Credit: PNAS
A 2-drug combination can overcome Mcl-1-dependent treatment resistance in multiple myeloma (MM), preclinical research suggests.
The therapy consists of the Chk1 inhibitor CEP3891 and the MEK1/2 inhibitor PD184352.
Chk1 inhibitors prevent cells from arresting in stages of the cell cycle that facilitate DNA repair. And MEK inhibitors prevent cells from activating proteins that regulate DNA repair, while promoting the accumulation of pro-apoptotic proteins.
Researchers recounted their results with the 2 inhibitors in PLOS ONE.
The team noted that, although several drugs are effective against MM, the cancer cells can often survive treatment by increasing production of Mcl-1. This protein regulates processes that promote cell survival and has been implicated in resistance to bortezomib and other anti-myeloma drugs that were initially effective.
With their experiments, the researchers discovered that CEP3891 and PD184352 can reduce Mcl-1 expression and disrupt its interactions with other proteins to effectively kill MM cells.
“This research builds on our previous studies that showed exposing multiple myeloma and leukemia cells to Chk1 inhibitors activated a protective response through the Ras/MEK/ERK signaling pathway,” said Xin-Yan Pei, MD, PhD, of Virginia Commonwealth University and the Massey Cancer Center in Richmond.
“By combining a Chk1 inhibitor with a MEK inhibitor, we have developed one of only a limited number of strategies shown to circumvent therapeutic resistance caused by high expressions of Mcl-1.”
The team began this research by forcing overexpression of Mcl-1 in human MM cells.
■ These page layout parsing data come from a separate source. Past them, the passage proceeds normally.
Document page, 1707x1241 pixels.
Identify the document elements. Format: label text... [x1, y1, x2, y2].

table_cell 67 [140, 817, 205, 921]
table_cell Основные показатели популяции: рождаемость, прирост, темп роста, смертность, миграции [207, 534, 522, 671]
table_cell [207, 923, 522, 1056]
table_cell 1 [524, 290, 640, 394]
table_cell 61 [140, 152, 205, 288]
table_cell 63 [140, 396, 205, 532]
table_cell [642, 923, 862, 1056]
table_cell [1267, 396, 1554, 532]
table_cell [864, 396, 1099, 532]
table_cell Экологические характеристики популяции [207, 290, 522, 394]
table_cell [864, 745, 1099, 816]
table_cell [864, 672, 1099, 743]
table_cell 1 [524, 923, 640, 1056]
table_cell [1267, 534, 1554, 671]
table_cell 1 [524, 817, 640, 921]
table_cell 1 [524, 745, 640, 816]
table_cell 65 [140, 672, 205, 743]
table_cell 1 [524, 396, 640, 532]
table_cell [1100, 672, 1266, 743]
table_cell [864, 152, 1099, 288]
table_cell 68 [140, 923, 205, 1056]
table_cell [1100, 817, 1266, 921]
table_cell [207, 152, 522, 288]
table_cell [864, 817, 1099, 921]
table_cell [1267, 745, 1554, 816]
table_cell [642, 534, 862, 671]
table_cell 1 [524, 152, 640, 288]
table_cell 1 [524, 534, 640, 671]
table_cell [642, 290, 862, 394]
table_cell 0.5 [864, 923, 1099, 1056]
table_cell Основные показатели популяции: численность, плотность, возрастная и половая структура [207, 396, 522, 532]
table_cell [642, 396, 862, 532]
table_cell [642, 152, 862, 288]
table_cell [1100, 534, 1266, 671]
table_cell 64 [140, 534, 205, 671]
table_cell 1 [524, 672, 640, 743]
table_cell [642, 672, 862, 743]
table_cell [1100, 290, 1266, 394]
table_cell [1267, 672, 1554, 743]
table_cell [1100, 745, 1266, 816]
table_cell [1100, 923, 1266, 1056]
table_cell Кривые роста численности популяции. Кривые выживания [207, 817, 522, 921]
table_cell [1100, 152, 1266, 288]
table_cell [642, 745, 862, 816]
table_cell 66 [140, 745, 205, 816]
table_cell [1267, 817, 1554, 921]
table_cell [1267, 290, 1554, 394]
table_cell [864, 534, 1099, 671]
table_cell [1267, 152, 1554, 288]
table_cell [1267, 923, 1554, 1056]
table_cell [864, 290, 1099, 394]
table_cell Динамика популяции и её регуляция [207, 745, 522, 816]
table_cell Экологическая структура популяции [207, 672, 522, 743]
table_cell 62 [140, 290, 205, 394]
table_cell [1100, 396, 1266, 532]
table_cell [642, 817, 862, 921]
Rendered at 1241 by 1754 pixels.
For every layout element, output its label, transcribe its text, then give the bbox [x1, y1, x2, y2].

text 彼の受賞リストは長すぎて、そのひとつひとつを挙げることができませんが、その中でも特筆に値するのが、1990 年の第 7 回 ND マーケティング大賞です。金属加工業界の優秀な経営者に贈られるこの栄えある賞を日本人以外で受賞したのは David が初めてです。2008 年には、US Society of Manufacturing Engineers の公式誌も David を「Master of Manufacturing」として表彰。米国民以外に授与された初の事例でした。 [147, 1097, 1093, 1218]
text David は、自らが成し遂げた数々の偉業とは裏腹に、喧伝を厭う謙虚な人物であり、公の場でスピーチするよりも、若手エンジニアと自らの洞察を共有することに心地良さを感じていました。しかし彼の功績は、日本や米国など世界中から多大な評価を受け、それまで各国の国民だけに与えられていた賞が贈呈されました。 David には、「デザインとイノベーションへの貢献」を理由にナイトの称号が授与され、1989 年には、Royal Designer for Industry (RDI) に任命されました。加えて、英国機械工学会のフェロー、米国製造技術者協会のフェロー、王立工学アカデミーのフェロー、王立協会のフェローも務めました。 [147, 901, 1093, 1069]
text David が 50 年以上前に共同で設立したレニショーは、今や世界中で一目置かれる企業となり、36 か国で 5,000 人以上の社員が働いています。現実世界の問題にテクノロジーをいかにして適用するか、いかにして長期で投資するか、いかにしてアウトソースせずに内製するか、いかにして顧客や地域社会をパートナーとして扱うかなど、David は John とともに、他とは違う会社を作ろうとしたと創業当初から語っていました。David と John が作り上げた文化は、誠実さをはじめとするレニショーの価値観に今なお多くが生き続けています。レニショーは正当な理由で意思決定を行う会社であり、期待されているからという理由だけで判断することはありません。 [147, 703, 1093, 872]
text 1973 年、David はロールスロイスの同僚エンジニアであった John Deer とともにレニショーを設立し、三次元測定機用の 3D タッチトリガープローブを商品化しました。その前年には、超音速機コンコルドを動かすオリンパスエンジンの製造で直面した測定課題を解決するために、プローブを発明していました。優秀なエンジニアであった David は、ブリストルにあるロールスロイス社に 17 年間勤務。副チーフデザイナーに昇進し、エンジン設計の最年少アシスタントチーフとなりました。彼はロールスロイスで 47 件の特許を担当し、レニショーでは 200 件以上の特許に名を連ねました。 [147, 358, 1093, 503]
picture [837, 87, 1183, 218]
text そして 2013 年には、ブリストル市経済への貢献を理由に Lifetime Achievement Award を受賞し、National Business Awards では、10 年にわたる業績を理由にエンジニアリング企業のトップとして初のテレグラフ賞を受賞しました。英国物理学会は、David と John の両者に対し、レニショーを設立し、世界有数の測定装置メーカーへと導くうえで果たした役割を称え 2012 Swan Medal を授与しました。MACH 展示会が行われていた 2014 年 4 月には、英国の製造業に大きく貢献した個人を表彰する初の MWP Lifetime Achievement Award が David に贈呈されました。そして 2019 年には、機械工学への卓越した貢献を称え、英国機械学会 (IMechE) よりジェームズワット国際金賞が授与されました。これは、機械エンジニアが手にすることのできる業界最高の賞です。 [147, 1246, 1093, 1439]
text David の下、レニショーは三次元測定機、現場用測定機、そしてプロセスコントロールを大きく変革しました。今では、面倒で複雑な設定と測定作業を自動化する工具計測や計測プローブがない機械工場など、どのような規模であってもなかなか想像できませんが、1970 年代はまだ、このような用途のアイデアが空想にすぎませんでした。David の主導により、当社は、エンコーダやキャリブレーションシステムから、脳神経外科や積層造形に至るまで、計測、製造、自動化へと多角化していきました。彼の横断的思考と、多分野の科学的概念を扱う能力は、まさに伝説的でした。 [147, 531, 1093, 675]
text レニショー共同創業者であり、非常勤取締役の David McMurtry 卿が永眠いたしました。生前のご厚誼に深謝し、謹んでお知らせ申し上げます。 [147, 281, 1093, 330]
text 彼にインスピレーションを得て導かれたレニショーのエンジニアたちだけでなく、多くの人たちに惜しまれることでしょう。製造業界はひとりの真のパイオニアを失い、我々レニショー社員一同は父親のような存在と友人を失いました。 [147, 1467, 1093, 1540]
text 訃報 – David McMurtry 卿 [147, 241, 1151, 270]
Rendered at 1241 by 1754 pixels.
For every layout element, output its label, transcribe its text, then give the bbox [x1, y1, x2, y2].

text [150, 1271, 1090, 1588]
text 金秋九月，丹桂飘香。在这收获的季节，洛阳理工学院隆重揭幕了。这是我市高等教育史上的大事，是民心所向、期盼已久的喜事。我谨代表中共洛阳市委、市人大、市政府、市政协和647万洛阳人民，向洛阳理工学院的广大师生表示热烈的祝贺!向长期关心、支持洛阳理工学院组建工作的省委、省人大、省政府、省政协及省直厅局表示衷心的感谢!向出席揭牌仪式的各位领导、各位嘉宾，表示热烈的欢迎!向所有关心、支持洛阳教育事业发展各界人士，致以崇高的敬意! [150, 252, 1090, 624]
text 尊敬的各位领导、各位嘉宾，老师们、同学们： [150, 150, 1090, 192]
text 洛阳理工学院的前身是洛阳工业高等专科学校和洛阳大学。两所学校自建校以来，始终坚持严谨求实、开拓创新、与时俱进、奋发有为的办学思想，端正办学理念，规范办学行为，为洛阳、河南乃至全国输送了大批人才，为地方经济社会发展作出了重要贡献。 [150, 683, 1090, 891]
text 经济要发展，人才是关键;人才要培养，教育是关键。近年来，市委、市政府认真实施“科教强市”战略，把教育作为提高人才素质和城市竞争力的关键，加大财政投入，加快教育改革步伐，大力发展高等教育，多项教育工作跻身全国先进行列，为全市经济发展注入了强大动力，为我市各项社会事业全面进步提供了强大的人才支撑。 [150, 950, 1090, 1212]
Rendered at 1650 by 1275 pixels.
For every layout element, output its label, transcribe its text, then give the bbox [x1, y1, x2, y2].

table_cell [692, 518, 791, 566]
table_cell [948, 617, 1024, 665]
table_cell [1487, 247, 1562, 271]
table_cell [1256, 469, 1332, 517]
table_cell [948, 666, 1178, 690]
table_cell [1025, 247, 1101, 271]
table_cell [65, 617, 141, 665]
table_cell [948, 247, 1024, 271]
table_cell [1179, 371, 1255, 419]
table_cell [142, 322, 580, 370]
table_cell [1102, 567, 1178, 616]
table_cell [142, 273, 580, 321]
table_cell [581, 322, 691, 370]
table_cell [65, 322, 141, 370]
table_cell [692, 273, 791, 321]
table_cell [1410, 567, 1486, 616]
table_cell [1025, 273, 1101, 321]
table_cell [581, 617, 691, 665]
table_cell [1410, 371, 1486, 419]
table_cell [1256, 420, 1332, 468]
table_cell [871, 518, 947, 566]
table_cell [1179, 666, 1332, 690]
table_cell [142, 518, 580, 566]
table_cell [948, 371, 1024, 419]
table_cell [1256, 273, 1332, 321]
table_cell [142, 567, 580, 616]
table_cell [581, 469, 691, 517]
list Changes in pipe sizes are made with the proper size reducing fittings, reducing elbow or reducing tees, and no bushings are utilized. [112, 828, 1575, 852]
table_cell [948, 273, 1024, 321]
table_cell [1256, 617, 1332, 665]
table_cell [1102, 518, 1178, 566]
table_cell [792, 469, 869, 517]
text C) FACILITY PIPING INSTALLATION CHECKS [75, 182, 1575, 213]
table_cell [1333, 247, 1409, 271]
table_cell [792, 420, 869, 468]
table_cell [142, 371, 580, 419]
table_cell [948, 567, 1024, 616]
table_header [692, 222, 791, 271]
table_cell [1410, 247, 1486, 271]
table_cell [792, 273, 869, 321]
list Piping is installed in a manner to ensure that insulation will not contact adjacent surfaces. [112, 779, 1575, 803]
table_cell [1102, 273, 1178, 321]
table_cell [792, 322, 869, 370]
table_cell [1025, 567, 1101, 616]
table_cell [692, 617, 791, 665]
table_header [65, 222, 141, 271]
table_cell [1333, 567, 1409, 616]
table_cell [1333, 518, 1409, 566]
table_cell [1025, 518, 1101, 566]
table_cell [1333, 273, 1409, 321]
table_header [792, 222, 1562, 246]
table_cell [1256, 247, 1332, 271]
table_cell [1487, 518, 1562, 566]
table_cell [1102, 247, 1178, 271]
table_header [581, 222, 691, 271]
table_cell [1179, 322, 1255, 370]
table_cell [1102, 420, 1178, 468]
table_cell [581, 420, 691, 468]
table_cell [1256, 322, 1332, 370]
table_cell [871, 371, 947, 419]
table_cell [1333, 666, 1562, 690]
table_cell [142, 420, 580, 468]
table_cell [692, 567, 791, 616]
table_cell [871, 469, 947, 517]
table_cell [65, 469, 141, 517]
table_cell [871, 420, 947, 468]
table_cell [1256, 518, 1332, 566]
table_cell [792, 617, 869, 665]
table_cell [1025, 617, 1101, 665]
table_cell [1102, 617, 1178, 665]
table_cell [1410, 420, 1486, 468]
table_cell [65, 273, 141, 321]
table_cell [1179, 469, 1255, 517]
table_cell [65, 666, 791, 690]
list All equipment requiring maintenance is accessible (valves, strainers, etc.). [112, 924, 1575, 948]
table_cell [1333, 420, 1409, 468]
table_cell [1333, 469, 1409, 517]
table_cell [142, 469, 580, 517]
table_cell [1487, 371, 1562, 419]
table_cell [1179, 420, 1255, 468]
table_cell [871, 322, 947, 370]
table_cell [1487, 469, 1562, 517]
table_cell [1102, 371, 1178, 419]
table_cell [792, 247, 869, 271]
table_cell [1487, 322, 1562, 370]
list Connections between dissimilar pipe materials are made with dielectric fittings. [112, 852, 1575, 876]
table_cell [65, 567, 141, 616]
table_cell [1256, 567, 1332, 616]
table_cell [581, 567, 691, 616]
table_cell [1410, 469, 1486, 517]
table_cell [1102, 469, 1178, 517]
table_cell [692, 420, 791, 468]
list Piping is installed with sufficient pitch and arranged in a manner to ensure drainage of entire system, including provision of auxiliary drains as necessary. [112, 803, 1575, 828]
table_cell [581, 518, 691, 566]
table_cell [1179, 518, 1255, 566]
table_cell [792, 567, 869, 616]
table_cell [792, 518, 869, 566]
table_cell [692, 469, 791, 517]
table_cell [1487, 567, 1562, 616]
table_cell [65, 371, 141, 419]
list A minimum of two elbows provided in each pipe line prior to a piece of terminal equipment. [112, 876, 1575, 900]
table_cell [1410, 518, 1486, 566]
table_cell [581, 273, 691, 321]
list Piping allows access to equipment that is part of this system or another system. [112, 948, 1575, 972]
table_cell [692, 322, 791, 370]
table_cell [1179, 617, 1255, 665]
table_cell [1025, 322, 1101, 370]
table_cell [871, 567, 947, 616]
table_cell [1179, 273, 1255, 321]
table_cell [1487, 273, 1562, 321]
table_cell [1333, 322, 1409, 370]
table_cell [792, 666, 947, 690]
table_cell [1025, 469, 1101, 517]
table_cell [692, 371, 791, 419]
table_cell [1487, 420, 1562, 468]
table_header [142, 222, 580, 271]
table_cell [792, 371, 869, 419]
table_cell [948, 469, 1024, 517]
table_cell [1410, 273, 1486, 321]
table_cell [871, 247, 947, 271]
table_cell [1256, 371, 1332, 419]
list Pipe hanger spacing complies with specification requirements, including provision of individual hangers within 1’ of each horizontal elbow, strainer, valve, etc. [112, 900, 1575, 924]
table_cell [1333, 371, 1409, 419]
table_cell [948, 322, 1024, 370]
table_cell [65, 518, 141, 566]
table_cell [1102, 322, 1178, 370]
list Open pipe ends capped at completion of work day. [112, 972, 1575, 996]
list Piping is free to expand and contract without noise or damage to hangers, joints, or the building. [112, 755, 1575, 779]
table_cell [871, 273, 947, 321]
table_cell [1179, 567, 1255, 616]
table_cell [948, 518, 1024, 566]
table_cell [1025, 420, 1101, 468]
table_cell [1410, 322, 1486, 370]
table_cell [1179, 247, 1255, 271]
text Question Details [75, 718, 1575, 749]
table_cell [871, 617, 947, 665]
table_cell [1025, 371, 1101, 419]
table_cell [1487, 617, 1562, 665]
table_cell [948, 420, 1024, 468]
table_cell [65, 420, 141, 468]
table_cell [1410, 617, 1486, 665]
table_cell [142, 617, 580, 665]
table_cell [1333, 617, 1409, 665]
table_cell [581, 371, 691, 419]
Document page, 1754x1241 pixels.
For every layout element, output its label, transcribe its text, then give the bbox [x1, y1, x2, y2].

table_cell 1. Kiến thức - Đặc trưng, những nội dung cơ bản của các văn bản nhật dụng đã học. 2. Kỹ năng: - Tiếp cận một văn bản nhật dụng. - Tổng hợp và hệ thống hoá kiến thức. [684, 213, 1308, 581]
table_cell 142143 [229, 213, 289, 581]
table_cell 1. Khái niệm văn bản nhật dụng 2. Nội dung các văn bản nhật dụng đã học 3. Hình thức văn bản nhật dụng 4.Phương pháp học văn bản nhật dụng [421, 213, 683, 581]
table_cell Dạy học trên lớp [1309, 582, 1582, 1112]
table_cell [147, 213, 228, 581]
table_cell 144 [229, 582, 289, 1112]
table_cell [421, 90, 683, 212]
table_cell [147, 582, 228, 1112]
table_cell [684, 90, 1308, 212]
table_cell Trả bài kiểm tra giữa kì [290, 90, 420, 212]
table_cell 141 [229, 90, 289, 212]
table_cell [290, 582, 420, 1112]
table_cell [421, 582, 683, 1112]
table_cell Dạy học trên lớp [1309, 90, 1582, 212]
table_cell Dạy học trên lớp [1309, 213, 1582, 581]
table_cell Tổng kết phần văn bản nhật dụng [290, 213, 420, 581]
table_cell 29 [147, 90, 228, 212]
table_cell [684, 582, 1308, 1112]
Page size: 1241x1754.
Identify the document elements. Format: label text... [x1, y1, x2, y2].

This caused the cells to become highly resistant to bortezomib, but it failed to protect them from CEP3891 and PD184352.
Furthermore, CEP3891 and PD184352 completely overcame resistance due to microenvironmental factors associated with increased expression of Mcl-1.
“Not only was the combination therapy effective against multiple myeloma cells, it notably did not harm normal bone marrow cells, raising the possibility of therapeutic selectivity,” said study author Steven Grant, MD, also of Virginia Commonwealth University and the Massey Cancer Center.
“We are hopeful that this research will lead to better therapies for multiple myeloma and help make current therapies more effective by overcoming resistance caused by Mcl-1.”
The researchers have started initial discussions with clinical investigators and drug manufacturers about a clinical trial testing a combination of Chk1 and MEK inhibitors in patients with refractory MM.